As a first try, given the track record of the new atpid being quite destructive here, burning up the motor on my BS-1 while attempting an autotune in about 30 seconds. It was not a huge success, way to slow. A different setup solved that perfectly for what I wanted to do.

I don't think I'd pid the field control, but just use a lincurve to turn it down when the requested revs go above 950. Speed limit the change rate of the input command revs with a limit3.
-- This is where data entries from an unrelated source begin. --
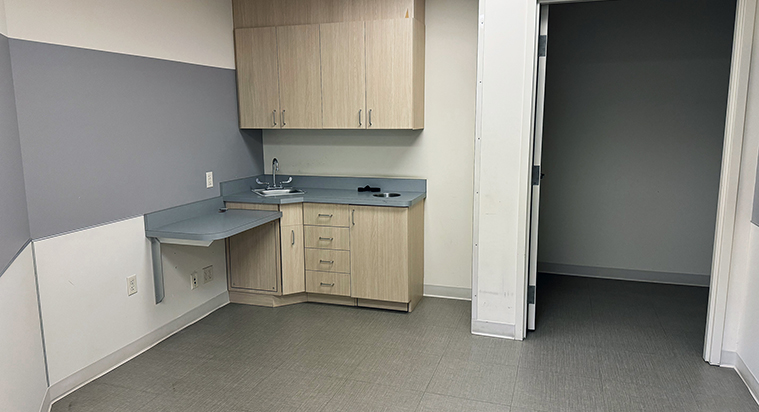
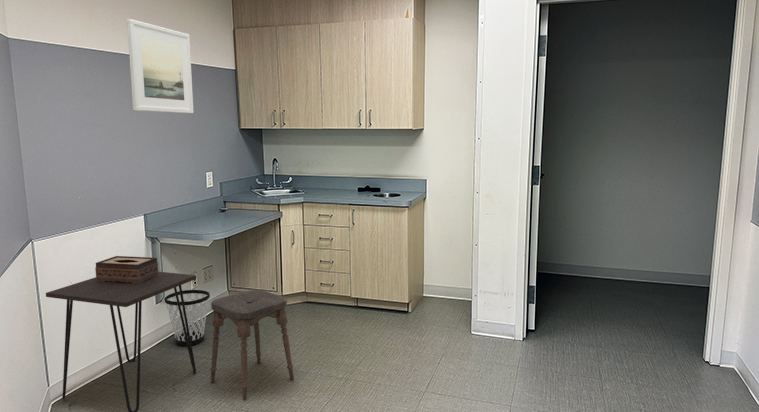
+ tissue box [94,255,159,284]
+ wastebasket [163,289,211,347]
+ stool [209,289,295,402]
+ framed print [126,18,194,114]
+ desk [45,271,197,412]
High end control is going to be mushy and I might want to tally the motor temp as a motor safety feature to make sure its not cooking before the job is completed. You could make that out of an si diode clamped to the motor (or better yet mounted to measure its air's output temp) and an op-amp. Run a milliamp thru the si diode to measure its fwd drop. Hot motor=less drop. Done right, it s/b self regulating but will of course lose some torque when hot.

Good luck Sam.

On Fri, Sep 13, 2024 at 6:35 PM Sam Sokolik <samco...@gmail.com> wrote:

You are right - for just spindle control..  But the 5 year plan is to also
cnc the monarch.  (and linuxcnc has all the stuff working and known -
encoder, limit2, pid, lincurve, pwmgen and so on..)  I would rather not
re-invent the wheel.  (and I am far from comfortable coding on the arduino)

sam

On Fri, Sep 13, 2024 at 6:11 PM andy pugh <bodge...@gmail.com> wrote:

On Fri, 13 Sept 2024 at 23:25, Sam Sokolik <samco...@gmail.com> wrote:

Enter Hal, 2 amc drives and a rpi5...  (and a few other things)

Much as I am a fan of LinuxCNC, that's probably a job for an Arduino,
really :-)

--
atp
"A motorcycle is a bicycle with a pandemonium attachment and is
designed for the especial use of mechanical geniuses, daredevils and
lunatics."
— George Fitch, Atlanta Constitution Newspaper, 1912

Cheers, Gene Heskett, CET.
--
"There are four boxes to be used in defense of liberty:
 soap, ballot, jury, and ammo. Please use in that order."
-Ed Howdershelt (Author, 1940)
If we desire respect for the law, we must first make the law respectable.